À partir de cette définition, le plagiat porte atteinte non seulement à la propriété intellectuelle de la parenté comique du fragment plagié, mais aussi à l’intégrité du numéro. Ce dernier est le fruit d’une réflexion personnelle influencée par le parcours unique d’un individu. Se l’approprier revient alors à dénuder le segment de son essence.

Pourtant, c’est cet élément qui donne à une blague son originalité. Certes, il y a une pression pour présenter du matériel original, mais de prendre le travail de quelqu’un d’autre comme raccourci pour atteindre une reconnaissance d’originalité est l’équivalent de lancer une roche sur le mur de sa maison en verre. Un humoriste débutant qui décide de plagier s’embarque dans un cercle vicieux qui finira par miner son intégrité ainsi que celle de son produit.

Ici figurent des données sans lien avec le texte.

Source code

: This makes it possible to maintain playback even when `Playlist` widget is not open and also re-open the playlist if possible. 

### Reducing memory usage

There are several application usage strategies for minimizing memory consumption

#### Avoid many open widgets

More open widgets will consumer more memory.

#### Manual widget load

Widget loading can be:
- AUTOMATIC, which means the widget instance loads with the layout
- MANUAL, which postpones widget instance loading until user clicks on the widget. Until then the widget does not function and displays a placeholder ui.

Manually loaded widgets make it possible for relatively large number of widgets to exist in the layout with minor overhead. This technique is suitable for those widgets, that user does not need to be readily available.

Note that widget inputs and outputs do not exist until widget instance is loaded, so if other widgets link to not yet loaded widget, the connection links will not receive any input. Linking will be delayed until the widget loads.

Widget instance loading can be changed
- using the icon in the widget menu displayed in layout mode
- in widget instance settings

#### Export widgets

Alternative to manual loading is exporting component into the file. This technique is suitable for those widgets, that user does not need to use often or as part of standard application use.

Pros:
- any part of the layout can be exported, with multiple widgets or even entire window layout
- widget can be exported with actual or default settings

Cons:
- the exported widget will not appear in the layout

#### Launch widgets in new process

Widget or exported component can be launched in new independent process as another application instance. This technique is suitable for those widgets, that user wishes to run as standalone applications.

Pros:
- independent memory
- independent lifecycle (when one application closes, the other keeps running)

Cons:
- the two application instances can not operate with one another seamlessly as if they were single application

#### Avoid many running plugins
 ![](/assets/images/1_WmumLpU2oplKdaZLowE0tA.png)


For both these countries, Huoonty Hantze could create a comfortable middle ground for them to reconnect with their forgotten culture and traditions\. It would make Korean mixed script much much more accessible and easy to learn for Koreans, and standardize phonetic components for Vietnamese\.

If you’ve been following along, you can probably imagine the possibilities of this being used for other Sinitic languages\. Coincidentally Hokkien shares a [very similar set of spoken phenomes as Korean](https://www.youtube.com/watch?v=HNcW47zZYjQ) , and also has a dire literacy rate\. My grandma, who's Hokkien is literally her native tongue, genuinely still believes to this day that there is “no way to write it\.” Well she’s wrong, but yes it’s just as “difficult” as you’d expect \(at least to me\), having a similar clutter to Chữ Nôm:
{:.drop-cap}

À l’inverse, un humoriste populaire avec de l’expérience qui plagie attire certes plus d’attention, mais paie-t-il autant que le jeune qui débute ? Le cas Elmaleh semble indiquer que non, qu’une fois avoir atteint la notoriété on peut se prémunir face à des accusations de cette nature. Fort à parier qu’il poursuivra un scénario se rapprochant davantage à celui de Robin Williams que de Dane Cook, une réputation qui se limite au milieu des humoristes au lieu d’une étiquette publique de voleur de blagues.

Qui surveille ?

Si des vidéos comme celles de CopyComic existent sur le web, il faut se demander qui agit comme surveillant. À la suite des allégations à l’encontre de Gad Elmaleh, plusieurs humoristes ont laissé entendre que les plagiaires avaient une réputation dans le milieu de l’humour. Au Québec, des humoristes comme Mike Ward laissent entendre que c’est le principe de la bonne foi qui agit comme norme de contrôle. La règle d’or est qu’une fois mis au courant des similarités, l’humoriste communique avec son homologue pour éviter toute friction.

On s’entend que ce mécanisme vise la coopération et un respect mutuel des parties impliquées, mais si ce mécanisme de règlement de différend échoue, la voie légale pour un litige en droit d’auteur est ardue. L’exemple le plus notable est celui de Claude Robinson contre Cinar qui s’est achevé après un parcours devant les tribunaux pendant 18 ans. C’est une longue bataille qui a eu pour effet de refroidir les intentions de certains à s’engager sur cette route.

Que ce soit par plagiat volontaire ou involontaire, l’intégrité du milieu en entier est menacée, car le public pourrait remettre en question l’originalité des numéros. Gad Elmaleh est l’exemple des temps qui courent, mais il ne faut pas se limiter qu’aux humoristes déjà établis. Il faut créer une culture qui commence avec une relève ayant une tolérance zéro face au plagiat.